§ **PROMPT**:
Omit every picture, then give all the entries again exactly.

Dataset excerpts
════

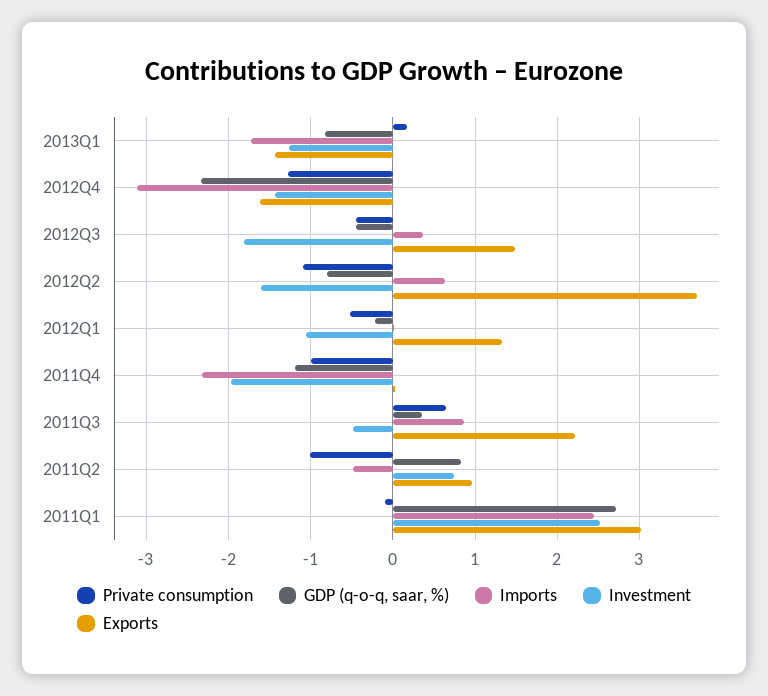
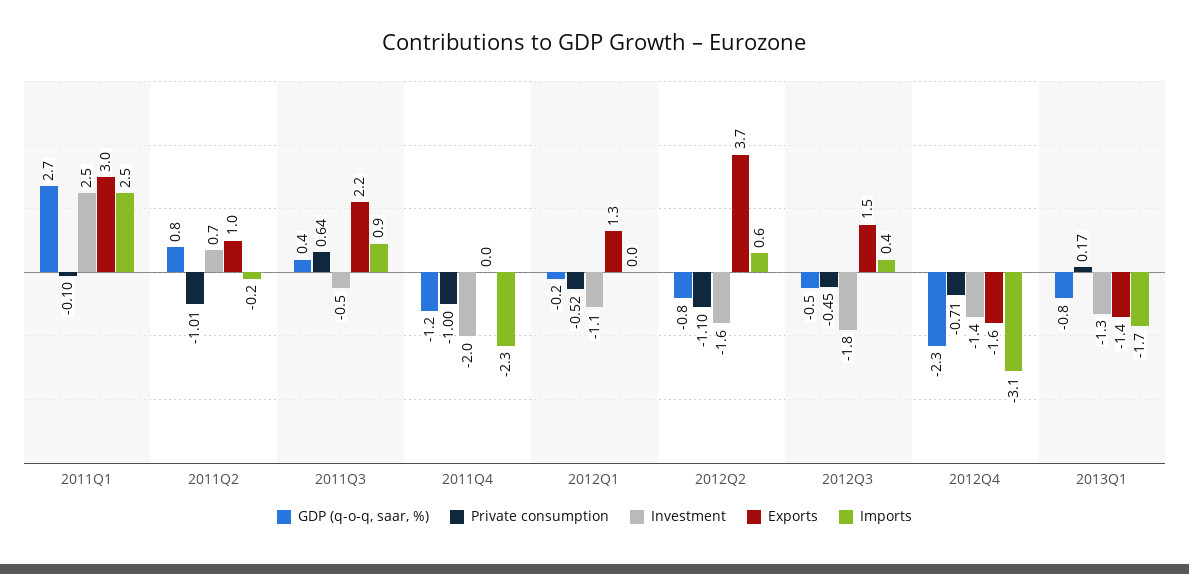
Private consumption, 2012Q4: -1.3 -> -0.71
Imports, 2011Q2: -0.5 -> -0.2

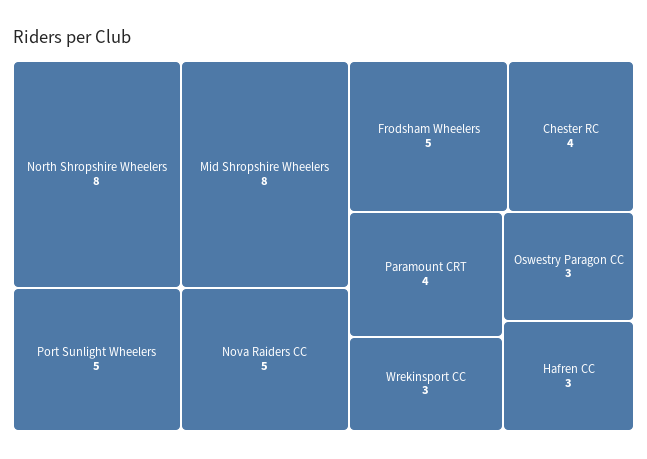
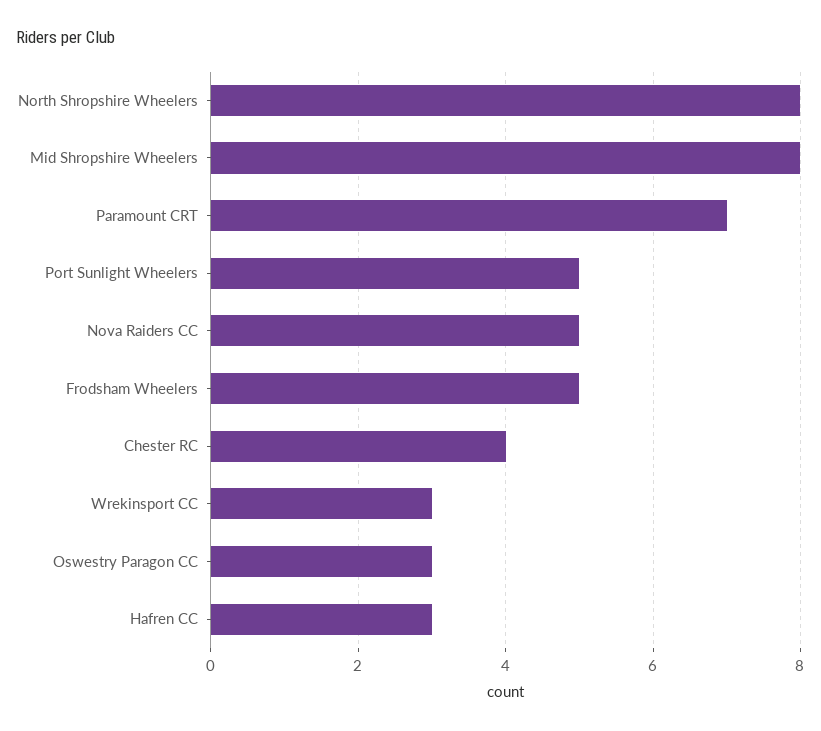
Paramount CRT: 4 -> 7

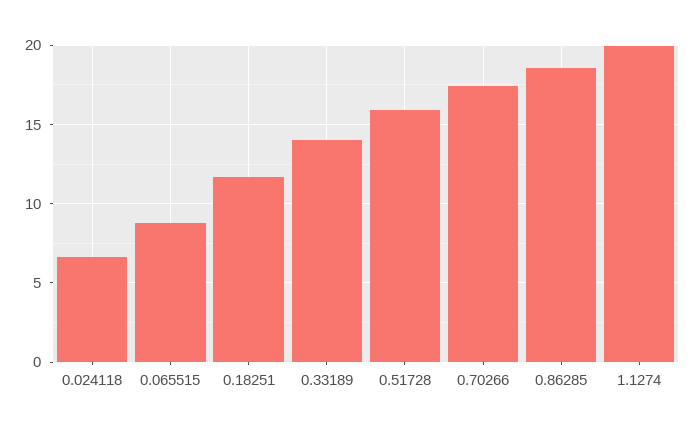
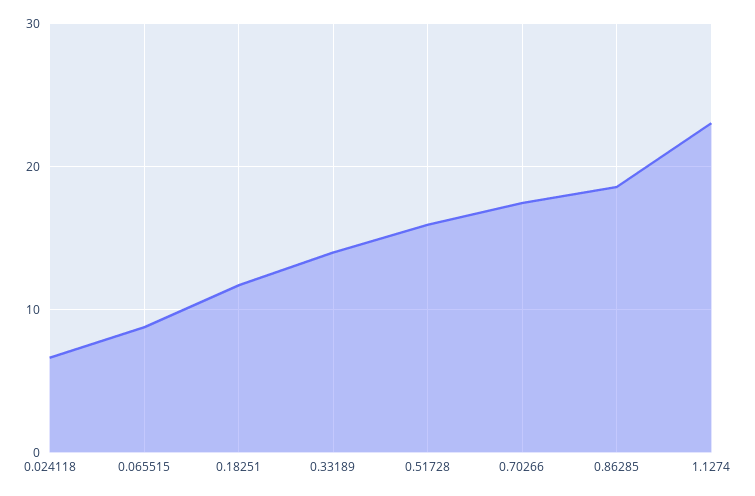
1.1274: 20 -> 23

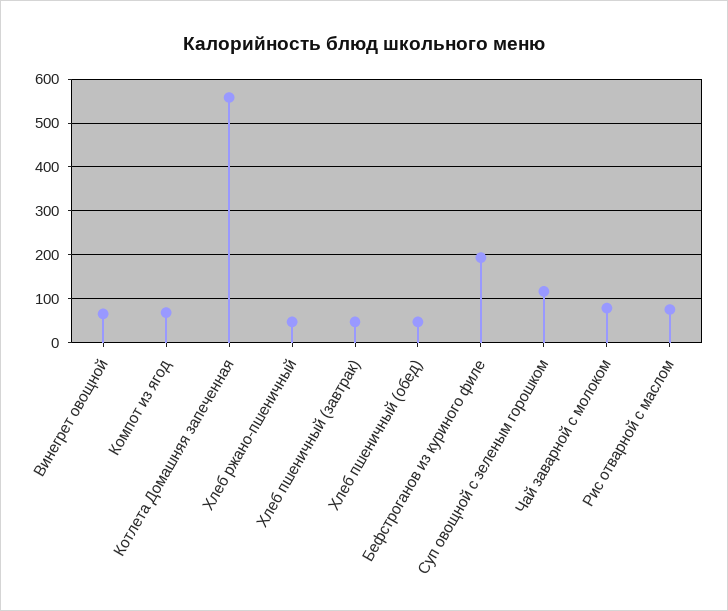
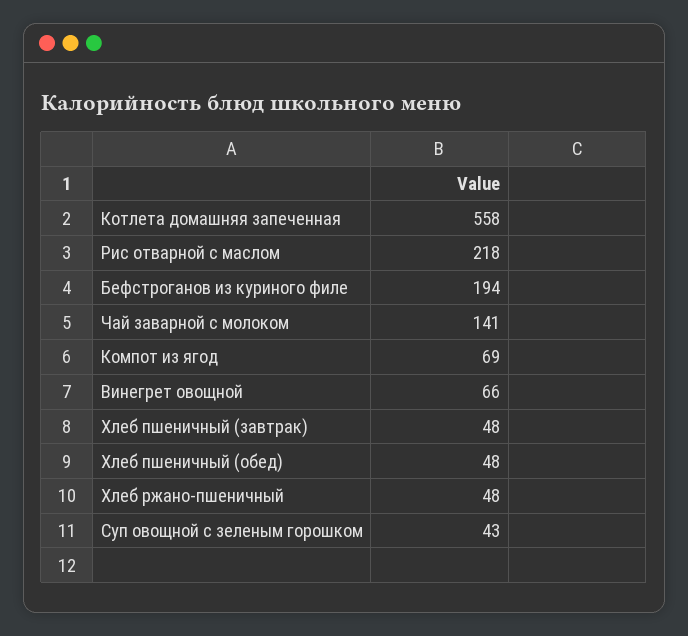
Суп овощной с зеленым горошком: 120 -> 43
Чай заварной с молоком: 80 -> 141
Рис отварной с маслом: 80 -> 218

════

§ **RESPONSE TO THE TASK**:
Private consumption, 2012Q4: -1.3 -> -0.71
Imports, 2011Q2: -0.5 -> -0.2

Paramount CRT: 4 -> 7

1.1274: 20 -> 23

Суп овощной с зеленым горошком: 120 -> 43
Чай заварной с молоком: 80 -> 141
Рис отварной с маслом: 80 -> 218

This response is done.